• **TASK TO COMPLETE**
An exact transcription of every entry is required. Images are not part of it.
-- DATA FOR THIS EXERCISE follows --
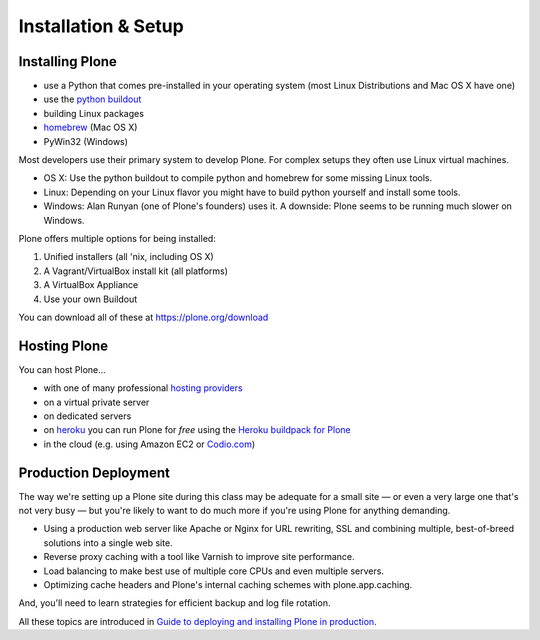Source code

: .. _installation-label:

Installation & Setup
=====================


.. _installation-plone-label:

Installing Plone
----------------

.. only:: not presentation

    The following table shows the Python versions required by Plone from version 3.x to 5.0.x:

    ==========  ==============
      Plone        Python
    ==========  ==============
     3.x         2.4
     4.0.x       2.6
     4.1.x       2.6
     4.2.x       2.6 or 2.7
     4.3.x       2.7
     5.0.x       2.7
    ==========  ==============

    (Hopefully you won't have to deal with any Plone sites older than version 3.x.)

    Plone 5.x requires a working Python 2.7 and several other system tools that not every OS provides. Therefore the installation of Plone is different on every system. Here are some ways that Python can be used:

.. only:: presentation

    Plone 4.3-x and Plone 5 require a working Python 2.7 and several other tools.

    Installation is different on every system.

* use a Python that comes pre-installed in your operating system (most Linux Distributions and Mac OS X have one)
* use the `python buildout <https://github.com/collective/buildout.python>`_
* building Linux packages
* `homebrew <http://mxcl.github.io/homebrew/>`_ (Mac OS X)
* PyWin32 (Windows)

.. only:: not presentation

    Mac OS X 10.8 - 10.10 and Ubuntu 14.04 come with a working default Python 2.7 built in. These are the lucky ones.

Most developers use their primary system to develop Plone. For complex setups they often use Linux virtual machines.

* OS X: Use the python buildout to compile python and homebrew for some missing Linux tools.
* Linux: Depending on your Linux flavor you might have to build python yourself and install some tools.
* Windows: Alan Runyan (one of Plone's founders) uses it. A downside: Plone seems to be running much slower on Windows.

Plone offers multiple options for being installed:

1. Unified installers (all 'nix, including OS X)
2. A Vagrant/VirtualBox install kit (all platforms)
3. A VirtualBox Appliance
4. Use your own Buildout

You can download all of these at https://plone.org/download


.. only:: not presentation

    For the training we'll use option 2 and 4 to install and run Plone. We'll create our own Buildout and extend it as we wish. But we will do so in a vagrant machine. For your own first experiments we recommend option 1 or 2 (if you have a Windows laptop or encounter problems). Later on you should be able to use your own Buildout (we'll cover that later on).

.. only:: presentation

    For the training we'll use option 2 and 4 to install and run Plone.

.. seealso::

    * http://docs.plone.org/manage/installing/installation.html


.. _installation-hosting-label:

Hosting Plone
-------------

.. only:: not presentation

    If you want to host a real live Plone site yourself then running it from your laptop is not a viable option.

You can host Plone...

* with one of many professional `hosting providers <http://plone.com/providers>`_
* on a virtual private server
* on dedicated servers
* on `heroku <https://www.heroku.com>`_ you can run Plone for *free* using the `Heroku buildpack for Plone <https://github.com/plone/heroku-buildpack-plone>`_
* in the cloud (e.g. using Amazon EC2 or `Codio.com <http://blog.dbain.com/2014/04/install-plone-in-under-5-minutes-on.html>`_)

.. seealso::

    * Plone Installation Requirements: http://docs.plone.org/manage/installing/requirements.html
    * Run Plone on a 5$ plan: https://www.stevemcmahon.com/steves-blog/plone-on-5-a-month
    * Where to host Plone: https://old.plone.org/documentation/faq/where-can-i-host-my-plone-site


.. _installation-prod-deploy-label:

Production Deployment
---------------------

The way we're setting up a Plone site during this class may be adequate for a small site — or even a very large one that's not very busy — but you're likely to want to do much more if you're using Plone for anything demanding.

* Using a production web server like Apache or Nginx for URL rewriting, SSL and combining multiple, best-of-breed solutions into a single web site.

* Reverse proxy caching with a tool like Varnish to improve site performance.

* Load balancing to make best use of multiple core CPUs and even multiple servers.

* Optimizing cache headers and Plone's internal caching schemes with plone.app.caching.

And, you'll need to learn strategies for efficient backup and log file rotation.

All these topics are introduced in `Guide to deploying and installing Plone in production <http://docs.plone.org/manage/deploying/index.html>`_.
-- DATA FOR THIS EXERCISE concluded --
• **EXERCISE RESPONSE**
Source code

: .. _installation-label:

Installation & Setup
=====================


.. _installation-plone-label:

Installing Plone
----------------

.. only:: not presentation

    The following table shows the Python versions required by Plone from version 3.x to 5.0.x:

    ==========  ==============
      Plone        Python
    ==========  ==============
     3.x         2.4
     4.0.x       2.6
     4.1.x       2.6
     4.2.x       2.6 or 2.7
     4.3.x       2.7
     5.0.x       2.7
    ==========  ==============

    (Hopefully you won't have to deal with any Plone sites older than version 3.x.)

    Plone 5.x requires a working Python 2.7 and several other system tools that not every OS provides. Therefore the installation of Plone is different on every system. Here are some ways that Python can be used:

.. only:: presentation

    Plone 4.3-x and Plone 5 require a working Python 2.7 and several other tools.

    Installation is different on every system.

* use a Python that comes pre-installed in your operating system (most Linux Distributions and Mac OS X have one)
* use the `python buildout <https://github.com/collective/buildout.python>`_
* building Linux packages
* `homebrew <http://mxcl.github.io/homebrew/>`_ (Mac OS X)
* PyWin32 (Windows)

.. only:: not presentation

    Mac OS X 10.8 - 10.10 and Ubuntu 14.04 come with a working default Python 2.7 built in. These are the lucky ones.

Most developers use their primary system to develop Plone. For complex setups they often use Linux virtual machines.

* OS X: Use the python buildout to compile python and homebrew for some missing Linux tools.
* Linux: Depending on your Linux flavor you might have to build python yourself and install some tools.
* Windows: Alan Runyan (one of Plone's founders) uses it. A downside: Plone seems to be running much slower on Windows.

Plone offers multiple options for being installed:

1. Unified installers (all 'nix, including OS X)
2. A Vagrant/VirtualBox install kit (all platforms)
3. A VirtualBox Appliance
4. Use your own Buildout

You can download all of these at https://plone.org/download


.. only:: not presentation

    For the training we'll use option 2 and 4 to install and run Plone. We'll create our own Buildout and extend it as we wish. But we will do so in a vagrant machine. For your own first experiments we recommend option 1 or 2 (if you have a Windows laptop or encounter problems). Later on you should be able to use your own Buildout (we'll cover that later on).

.. only:: presentation

    For the training we'll use option 2 and 4 to install and run Plone.

.. seealso::

    * http://docs.plone.org/manage/installing/installation.html


.. _installation-hosting-label:

Hosting Plone
-------------

.. only:: not presentation

    If you want to host a real live Plone site yourself then running it from your laptop is not a viable option.

You can host Plone...

* with one of many professional `hosting providers <http://plone.com/providers>`_
* on a virtual private server
* on dedicated servers
* on `heroku <https://www.heroku.com>`_ you can run Plone for *free* using the `Heroku buildpack for Plone <https://github.com/plone/heroku-buildpack-plone>`_
* in the cloud (e.g. using Amazon EC2 or `Codio.com <http://blog.dbain.com/2014/04/install-plone-in-under-5-minutes-on.html>`_)

.. seealso::

    * Plone Installation Requirements: http://docs.plone.org/manage/installing/requirements.html
    * Run Plone on a 5$ plan: https://www.stevemcmahon.com/steves-blog/plone-on-5-a-month
    * Where to host Plone: https://old.plone.org/documentation/faq/where-can-i-host-my-plone-site


.. _installation-prod-deploy-label:

Production Deployment
---------------------

The way we're setting up a Plone site during this class may be adequate for a small site — or even a very large one that's not very busy — but you're likely to want to do much more if you're using Plone for anything demanding.

* Using a production web server like Apache or Nginx for URL rewriting, SSL and combining multiple, best-of-breed solutions into a single web site.

* Reverse proxy caching with a tool like Varnish to improve site performance.

* Load balancing to make best use of multiple core CPUs and even multiple servers.

* Optimizing cache headers and Plone's internal caching schemes with plone.app.caching.

And, you'll need to learn strategies for efficient backup and log file rotation.

All these topics are introduced in `Guide to deploying and installing Plone in production <http://docs.plone.org/manage/deploying/index.html>`_.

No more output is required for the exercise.